Saved entries
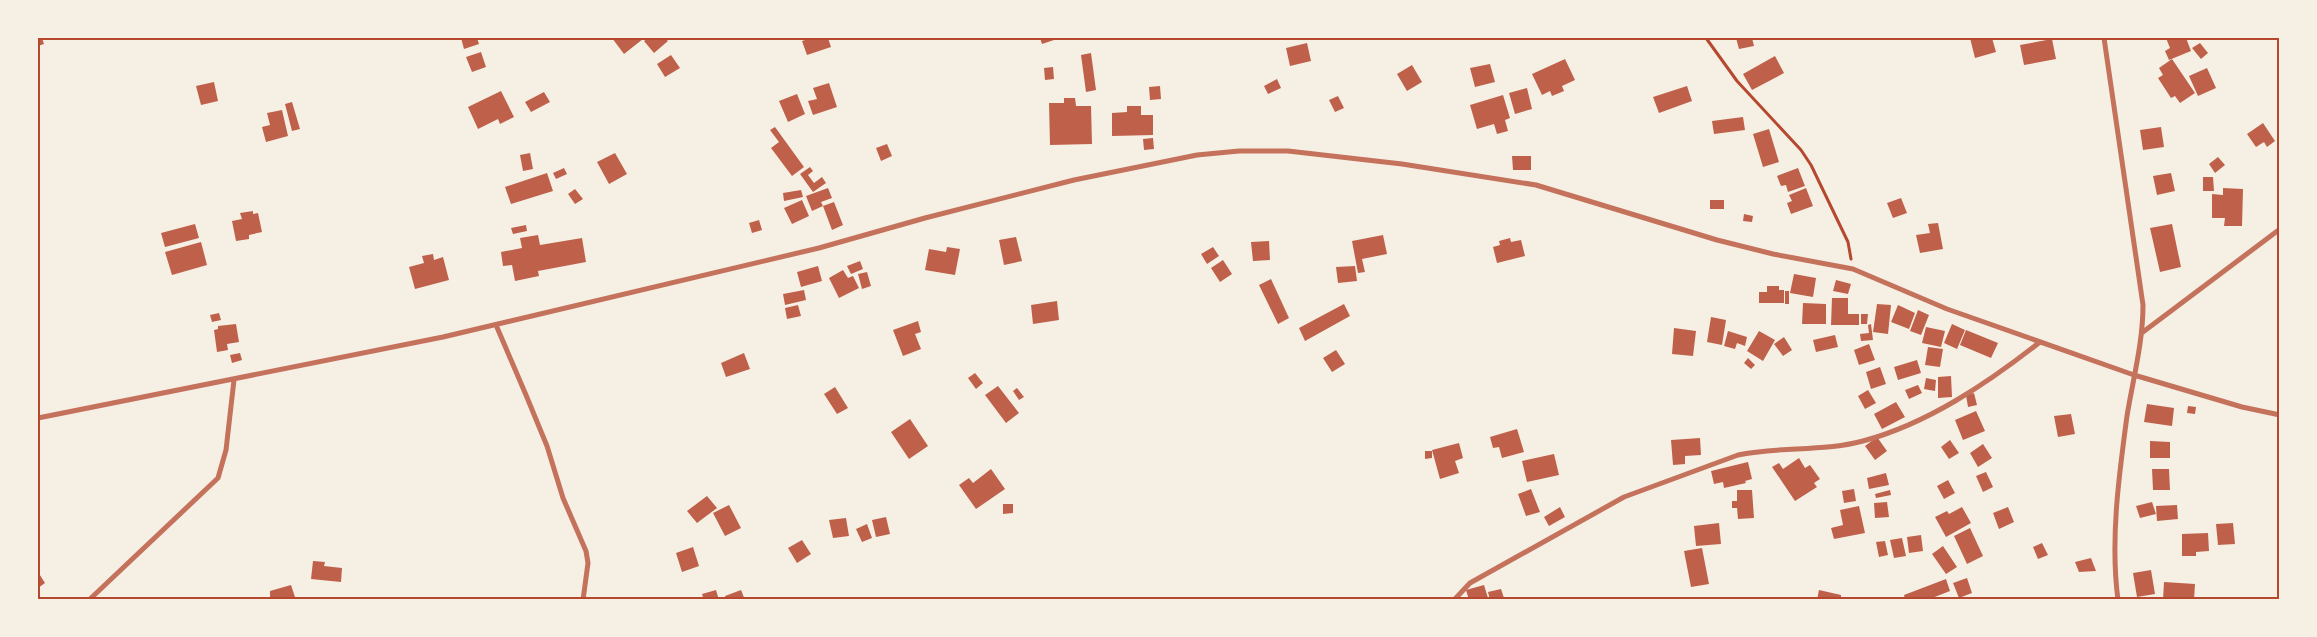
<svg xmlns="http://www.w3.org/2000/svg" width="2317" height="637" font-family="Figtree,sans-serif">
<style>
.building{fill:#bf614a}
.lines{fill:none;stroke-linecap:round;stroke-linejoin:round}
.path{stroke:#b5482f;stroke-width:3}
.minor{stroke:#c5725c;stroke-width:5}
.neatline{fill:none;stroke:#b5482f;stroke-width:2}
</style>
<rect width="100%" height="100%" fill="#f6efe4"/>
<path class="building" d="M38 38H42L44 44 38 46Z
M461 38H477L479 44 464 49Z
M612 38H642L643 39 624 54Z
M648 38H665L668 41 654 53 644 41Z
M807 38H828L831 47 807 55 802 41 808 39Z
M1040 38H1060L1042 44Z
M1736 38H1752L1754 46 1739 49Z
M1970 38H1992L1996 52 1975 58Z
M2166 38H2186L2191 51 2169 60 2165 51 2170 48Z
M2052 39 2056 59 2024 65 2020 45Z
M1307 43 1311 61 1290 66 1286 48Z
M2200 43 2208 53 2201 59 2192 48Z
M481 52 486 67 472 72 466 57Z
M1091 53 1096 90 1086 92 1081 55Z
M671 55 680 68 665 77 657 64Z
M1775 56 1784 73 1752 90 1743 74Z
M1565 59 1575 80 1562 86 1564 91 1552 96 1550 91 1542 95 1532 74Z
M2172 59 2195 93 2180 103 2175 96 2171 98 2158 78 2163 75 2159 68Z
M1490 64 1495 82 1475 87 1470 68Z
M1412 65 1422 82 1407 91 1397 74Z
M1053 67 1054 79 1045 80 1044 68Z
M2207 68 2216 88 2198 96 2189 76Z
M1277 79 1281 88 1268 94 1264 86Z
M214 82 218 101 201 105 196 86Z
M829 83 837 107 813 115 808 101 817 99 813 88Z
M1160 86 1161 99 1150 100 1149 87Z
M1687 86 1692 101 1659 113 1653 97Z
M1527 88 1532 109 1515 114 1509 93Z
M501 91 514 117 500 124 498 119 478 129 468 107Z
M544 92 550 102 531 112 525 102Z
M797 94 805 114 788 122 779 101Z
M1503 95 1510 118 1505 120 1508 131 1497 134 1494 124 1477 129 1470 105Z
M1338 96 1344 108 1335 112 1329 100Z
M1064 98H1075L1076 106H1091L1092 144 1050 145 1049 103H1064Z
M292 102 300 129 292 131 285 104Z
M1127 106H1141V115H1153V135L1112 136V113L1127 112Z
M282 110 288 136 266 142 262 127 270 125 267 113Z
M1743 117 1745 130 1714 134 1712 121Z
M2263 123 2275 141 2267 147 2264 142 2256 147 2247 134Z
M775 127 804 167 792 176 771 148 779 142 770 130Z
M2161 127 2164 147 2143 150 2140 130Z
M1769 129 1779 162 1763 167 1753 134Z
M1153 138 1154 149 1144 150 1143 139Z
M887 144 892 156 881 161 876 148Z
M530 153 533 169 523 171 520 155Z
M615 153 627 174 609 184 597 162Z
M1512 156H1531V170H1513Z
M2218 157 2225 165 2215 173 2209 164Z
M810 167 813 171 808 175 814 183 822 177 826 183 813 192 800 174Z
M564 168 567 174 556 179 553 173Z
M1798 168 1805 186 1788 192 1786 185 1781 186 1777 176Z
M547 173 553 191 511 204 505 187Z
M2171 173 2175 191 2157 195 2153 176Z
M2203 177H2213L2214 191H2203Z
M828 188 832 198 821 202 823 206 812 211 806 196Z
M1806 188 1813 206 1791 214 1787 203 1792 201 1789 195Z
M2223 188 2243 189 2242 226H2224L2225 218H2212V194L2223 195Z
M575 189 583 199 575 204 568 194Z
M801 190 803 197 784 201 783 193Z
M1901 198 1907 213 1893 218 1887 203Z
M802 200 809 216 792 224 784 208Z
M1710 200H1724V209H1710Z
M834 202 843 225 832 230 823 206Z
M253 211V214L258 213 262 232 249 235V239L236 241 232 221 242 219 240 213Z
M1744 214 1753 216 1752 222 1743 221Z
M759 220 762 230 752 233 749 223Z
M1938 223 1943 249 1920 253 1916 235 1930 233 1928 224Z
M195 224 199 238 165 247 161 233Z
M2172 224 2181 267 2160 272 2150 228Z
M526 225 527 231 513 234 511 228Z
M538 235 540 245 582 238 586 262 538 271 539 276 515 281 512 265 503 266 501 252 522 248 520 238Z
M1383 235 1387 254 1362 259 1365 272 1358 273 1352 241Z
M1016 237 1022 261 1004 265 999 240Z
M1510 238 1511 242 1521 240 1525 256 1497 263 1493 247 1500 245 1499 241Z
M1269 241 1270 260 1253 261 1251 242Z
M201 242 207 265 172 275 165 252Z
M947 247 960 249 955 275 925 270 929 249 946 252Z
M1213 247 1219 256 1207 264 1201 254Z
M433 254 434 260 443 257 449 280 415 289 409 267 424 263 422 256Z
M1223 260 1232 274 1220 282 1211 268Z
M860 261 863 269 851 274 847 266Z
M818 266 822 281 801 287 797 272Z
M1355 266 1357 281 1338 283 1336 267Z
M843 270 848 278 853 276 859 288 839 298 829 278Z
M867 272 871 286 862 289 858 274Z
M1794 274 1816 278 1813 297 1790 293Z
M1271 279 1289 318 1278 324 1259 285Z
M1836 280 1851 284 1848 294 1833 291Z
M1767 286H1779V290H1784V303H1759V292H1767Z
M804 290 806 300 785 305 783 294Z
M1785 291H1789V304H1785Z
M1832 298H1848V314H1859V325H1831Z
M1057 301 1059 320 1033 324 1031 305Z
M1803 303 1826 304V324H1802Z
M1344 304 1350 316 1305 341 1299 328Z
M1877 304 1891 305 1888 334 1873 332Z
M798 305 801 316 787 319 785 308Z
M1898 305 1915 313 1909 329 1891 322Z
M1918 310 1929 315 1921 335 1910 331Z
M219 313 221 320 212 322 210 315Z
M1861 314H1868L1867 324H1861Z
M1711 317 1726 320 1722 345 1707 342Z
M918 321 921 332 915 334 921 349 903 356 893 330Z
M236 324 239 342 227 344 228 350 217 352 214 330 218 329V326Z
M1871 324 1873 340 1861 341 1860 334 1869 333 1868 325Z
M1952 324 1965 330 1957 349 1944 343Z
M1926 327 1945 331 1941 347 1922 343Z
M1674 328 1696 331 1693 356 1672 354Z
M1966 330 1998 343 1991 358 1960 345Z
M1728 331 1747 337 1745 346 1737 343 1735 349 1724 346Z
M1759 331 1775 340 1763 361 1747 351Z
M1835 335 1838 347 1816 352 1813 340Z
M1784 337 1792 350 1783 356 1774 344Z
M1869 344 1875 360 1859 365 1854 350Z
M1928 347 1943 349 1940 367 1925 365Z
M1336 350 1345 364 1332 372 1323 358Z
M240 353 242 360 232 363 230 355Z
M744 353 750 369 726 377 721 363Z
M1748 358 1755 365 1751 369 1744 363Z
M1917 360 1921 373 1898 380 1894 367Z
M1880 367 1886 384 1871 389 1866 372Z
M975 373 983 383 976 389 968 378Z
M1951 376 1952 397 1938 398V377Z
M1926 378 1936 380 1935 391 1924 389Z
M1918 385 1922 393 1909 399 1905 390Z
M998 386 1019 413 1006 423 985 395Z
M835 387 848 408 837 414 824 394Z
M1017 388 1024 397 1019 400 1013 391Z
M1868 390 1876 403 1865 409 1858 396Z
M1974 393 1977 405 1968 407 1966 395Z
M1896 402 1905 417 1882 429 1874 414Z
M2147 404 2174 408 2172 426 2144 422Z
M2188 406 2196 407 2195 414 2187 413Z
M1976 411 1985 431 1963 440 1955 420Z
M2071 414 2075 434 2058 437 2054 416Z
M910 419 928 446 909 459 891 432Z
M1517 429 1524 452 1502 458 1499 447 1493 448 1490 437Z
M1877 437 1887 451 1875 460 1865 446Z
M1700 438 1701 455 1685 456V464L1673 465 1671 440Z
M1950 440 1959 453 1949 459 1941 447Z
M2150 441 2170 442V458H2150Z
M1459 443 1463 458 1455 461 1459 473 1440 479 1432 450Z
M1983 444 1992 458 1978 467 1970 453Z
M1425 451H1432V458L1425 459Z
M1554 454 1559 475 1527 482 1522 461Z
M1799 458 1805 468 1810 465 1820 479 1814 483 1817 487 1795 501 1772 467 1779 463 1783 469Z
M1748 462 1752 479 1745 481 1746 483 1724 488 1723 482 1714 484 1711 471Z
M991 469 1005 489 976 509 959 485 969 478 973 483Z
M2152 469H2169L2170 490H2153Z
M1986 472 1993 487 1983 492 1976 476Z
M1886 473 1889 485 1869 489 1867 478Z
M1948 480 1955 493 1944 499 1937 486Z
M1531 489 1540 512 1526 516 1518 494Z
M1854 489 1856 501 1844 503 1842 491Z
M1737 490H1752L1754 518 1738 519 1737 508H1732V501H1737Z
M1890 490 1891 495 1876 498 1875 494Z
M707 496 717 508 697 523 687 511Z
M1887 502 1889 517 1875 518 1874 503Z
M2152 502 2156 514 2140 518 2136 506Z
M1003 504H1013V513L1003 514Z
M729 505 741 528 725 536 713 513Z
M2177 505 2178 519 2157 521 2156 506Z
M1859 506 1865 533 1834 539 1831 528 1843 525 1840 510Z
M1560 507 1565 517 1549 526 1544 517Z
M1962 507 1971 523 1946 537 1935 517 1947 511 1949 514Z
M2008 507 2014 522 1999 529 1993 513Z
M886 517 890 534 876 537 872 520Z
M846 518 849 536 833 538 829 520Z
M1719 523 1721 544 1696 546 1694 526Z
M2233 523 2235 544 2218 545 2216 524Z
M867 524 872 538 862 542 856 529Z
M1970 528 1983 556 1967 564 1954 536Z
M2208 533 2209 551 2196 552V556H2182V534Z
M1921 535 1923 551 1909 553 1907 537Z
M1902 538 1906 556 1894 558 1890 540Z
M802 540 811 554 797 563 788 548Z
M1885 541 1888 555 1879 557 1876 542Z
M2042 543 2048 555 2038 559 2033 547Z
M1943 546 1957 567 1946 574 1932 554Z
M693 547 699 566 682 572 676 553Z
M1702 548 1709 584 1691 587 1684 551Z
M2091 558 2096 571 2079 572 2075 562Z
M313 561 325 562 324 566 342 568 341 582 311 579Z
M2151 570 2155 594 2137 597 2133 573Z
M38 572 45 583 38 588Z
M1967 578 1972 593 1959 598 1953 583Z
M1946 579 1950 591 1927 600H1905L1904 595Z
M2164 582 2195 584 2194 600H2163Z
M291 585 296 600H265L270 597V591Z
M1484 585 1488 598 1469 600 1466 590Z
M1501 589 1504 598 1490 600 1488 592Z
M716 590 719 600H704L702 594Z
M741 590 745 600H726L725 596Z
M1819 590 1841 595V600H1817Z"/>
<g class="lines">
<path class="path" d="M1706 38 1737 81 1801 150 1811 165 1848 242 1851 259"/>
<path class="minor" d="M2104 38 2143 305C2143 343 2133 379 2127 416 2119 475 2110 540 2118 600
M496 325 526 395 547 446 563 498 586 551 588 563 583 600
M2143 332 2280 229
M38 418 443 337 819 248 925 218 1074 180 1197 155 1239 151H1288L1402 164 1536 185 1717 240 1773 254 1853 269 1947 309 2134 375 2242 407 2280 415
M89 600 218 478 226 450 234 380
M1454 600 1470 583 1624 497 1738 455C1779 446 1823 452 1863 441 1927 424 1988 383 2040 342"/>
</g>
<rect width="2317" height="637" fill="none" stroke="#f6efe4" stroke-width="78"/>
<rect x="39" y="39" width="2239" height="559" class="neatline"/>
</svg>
* * *
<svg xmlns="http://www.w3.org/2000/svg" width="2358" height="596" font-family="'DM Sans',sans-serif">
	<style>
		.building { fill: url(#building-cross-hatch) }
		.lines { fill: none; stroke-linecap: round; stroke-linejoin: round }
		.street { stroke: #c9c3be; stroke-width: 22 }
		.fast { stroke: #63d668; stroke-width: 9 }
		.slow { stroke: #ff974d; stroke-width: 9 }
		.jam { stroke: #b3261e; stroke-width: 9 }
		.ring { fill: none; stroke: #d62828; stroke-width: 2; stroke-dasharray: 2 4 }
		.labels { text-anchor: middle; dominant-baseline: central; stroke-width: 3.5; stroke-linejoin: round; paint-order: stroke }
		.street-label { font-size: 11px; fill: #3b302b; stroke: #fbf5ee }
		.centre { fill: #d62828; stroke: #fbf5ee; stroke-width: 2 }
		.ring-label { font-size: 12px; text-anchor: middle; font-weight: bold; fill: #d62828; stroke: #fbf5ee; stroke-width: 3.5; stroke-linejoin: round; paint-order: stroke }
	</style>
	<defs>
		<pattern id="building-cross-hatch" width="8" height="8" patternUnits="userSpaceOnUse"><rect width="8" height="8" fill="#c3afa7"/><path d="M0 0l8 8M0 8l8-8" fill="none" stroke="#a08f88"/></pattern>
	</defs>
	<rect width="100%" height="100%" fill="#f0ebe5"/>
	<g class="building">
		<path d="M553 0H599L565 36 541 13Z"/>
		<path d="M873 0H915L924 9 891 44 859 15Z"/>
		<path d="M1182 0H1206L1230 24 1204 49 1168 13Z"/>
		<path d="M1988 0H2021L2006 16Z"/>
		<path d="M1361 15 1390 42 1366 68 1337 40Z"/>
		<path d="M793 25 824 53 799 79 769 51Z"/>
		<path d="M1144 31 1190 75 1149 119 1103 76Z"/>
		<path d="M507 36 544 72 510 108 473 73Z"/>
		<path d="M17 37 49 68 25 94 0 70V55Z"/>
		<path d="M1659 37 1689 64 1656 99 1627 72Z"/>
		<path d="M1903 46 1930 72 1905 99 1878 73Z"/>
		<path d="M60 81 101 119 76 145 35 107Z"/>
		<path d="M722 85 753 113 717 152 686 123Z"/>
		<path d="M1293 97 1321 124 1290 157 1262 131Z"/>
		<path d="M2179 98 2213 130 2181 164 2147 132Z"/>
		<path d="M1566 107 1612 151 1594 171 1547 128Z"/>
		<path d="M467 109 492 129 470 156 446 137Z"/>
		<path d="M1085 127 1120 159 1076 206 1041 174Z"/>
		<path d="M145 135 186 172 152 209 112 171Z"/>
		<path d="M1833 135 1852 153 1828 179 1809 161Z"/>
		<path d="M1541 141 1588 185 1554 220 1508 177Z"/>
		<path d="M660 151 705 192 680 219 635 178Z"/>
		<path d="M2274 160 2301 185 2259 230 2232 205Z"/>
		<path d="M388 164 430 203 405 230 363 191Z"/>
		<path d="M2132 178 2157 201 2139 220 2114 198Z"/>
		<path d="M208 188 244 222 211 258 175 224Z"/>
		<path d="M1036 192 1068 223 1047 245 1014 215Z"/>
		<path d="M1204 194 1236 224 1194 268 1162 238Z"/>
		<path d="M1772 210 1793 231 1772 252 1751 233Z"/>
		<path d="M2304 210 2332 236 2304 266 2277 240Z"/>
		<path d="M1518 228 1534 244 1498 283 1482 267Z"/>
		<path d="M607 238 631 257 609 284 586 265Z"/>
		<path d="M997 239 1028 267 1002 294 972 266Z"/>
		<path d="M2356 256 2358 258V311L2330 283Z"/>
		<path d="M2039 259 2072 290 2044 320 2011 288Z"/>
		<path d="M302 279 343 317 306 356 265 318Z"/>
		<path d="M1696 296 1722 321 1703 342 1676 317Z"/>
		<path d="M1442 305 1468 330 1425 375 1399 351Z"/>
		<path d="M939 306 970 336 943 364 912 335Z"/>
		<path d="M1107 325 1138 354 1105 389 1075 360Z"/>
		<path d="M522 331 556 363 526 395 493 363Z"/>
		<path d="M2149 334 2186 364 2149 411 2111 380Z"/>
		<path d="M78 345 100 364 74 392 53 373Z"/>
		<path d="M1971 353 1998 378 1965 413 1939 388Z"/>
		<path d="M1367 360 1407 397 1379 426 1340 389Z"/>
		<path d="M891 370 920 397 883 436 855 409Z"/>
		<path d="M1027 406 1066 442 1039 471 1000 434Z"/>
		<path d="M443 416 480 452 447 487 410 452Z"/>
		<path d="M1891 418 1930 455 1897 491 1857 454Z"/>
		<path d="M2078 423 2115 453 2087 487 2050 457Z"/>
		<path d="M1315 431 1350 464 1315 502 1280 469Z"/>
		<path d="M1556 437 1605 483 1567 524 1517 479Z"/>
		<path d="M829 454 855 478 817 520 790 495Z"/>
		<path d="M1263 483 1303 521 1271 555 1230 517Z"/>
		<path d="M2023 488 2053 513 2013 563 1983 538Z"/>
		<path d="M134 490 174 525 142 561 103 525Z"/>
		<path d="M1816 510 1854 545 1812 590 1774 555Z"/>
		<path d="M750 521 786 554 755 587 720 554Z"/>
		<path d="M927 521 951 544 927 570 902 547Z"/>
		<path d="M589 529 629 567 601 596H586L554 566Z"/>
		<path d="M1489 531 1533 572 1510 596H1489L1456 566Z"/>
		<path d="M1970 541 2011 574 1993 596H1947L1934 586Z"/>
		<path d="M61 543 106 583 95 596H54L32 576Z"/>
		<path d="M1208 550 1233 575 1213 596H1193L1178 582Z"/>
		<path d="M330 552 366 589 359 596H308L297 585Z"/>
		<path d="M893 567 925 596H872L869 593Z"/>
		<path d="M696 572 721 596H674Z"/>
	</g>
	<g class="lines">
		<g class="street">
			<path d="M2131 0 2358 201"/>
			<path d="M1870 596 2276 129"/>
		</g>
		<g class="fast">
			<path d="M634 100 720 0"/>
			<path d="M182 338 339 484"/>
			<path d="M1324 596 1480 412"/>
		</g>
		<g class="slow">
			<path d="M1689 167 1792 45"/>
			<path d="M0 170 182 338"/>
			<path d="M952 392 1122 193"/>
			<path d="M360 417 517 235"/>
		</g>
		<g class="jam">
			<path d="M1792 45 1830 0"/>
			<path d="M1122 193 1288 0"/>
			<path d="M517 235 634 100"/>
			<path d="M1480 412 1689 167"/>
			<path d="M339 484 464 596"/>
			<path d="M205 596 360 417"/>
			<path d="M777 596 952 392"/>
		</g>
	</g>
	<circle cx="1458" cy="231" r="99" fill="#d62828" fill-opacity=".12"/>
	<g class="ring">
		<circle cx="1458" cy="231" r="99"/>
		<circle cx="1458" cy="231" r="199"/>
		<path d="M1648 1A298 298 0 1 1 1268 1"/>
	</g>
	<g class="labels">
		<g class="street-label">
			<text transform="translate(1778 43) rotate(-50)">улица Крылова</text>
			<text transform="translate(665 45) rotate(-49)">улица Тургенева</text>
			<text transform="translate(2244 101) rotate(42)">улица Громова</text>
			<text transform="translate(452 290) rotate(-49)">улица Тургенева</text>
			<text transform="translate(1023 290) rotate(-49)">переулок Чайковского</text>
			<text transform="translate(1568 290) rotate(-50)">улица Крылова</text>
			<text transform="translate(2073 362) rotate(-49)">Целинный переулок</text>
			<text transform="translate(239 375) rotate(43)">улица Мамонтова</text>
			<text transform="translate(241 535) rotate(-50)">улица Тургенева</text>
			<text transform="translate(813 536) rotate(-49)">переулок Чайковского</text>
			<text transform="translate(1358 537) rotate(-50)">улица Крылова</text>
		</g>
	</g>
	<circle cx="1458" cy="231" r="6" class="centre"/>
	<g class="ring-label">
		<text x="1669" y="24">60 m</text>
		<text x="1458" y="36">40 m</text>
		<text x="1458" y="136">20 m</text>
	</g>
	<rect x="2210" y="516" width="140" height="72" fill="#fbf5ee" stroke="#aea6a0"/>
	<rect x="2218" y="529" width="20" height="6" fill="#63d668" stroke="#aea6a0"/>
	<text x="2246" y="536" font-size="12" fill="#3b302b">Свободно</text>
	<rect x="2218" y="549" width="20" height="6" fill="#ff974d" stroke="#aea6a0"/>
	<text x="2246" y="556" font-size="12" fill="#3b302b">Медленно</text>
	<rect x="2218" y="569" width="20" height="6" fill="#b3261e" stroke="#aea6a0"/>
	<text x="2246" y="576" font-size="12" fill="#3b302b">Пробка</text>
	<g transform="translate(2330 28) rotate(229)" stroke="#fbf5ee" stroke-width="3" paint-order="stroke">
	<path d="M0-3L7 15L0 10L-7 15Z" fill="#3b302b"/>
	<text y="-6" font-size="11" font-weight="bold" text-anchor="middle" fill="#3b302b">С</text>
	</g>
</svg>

Try it - Above are some lines. Repeat exactly, and only, those from the line that has "M1091 53 1096 90 1086 92 1081 55Z" through the line that has "M1806 188 1813".

Answer area -
M1091 53 1096 90 1086 92 1081 55Z
M671 55 680 68 665 77 657 64Z
M1775 56 1784 73 1752 90 1743 74Z
M1565 59 1575 80 1562 86 1564 91 1552 96 1550 91 1542 95 1532 74Z
M2172 59 2195 93 2180 103 2175 96 2171 98 2158 78 2163 75 2159 68Z
M1490 64 1495 82 1475 87 1470 68Z
M1412 65 1422 82 1407 91 1397 74Z
M1053 67 1054 79 1045 80 1044 68Z
M2207 68 2216 88 2198 96 2189 76Z
M1277 79 1281 88 1268 94 1264 86Z
M214 82 218 101 201 105 196 86Z
M829 83 837 107 813 115 808 101 817 99 813 88Z
M1160 86 1161 99 1150 100 1149 87Z
M1687 86 1692 101 1659 113 1653 97Z
M1527 88 1532 109 1515 114 1509 93Z
M501 91 514 117 500 124 498 119 478 129 468 107Z
M544 92 550 102 531 112 525 102Z
M797 94 805 114 788 122 779 101Z
M1503 95 1510 118 1505 120 1508 131 1497 134 1494 124 1477 129 1470 105Z
M1338 96 1344 108 1335 112 1329 100Z
M1064 98H1075L1076 106H1091L1092 144 1050 145 1049 103H1064Z
M292 102 300 129 292 131 285 104Z
M1127 106H1141V115H1153V135L1112 136V113L1127 112Z
M282 110 288 136 266 142 262 127 270 125 267 113Z
M1743 117 1745 130 1714 134 1712 121Z
M2263 123 2275 141 2267 147 2264 142 2256 147 2247 134Z
M775 127 804 167 792 176 771 148 779 142 770 130Z
M2161 127 2164 147 2143 150 2140 130Z
M1769 129 1779 162 1763 167 1753 134Z
M1153 138 1154 149 1144 150 1143 139Z
M887 144 892 156 881 161 876 148Z
M530 153 533 169 523 171 520 155Z
M615 153 627 174 609 184 597 162Z
M1512 156H1531V170H1513Z
M2218 157 2225 165 2215 173 2209 164Z
M810 167 813 171 808 175 814 183 822 177 826 183 813 192 800 174Z
M564 168 567 174 556 179 553 173Z
M1798 168 1805 186 1788 192 1786 185 1781 186 1777 176Z
M547 173 553 191 511 204 505 187Z
M2171 173 2175 191 2157 195 2153 176Z
M2203 177H2213L2214 191H2203Z
M828 188 832 198 821 202 823 206 812 211 806 196Z
M1806 188 1813 206 1791 214 1787 203 1792 201 1789 195Z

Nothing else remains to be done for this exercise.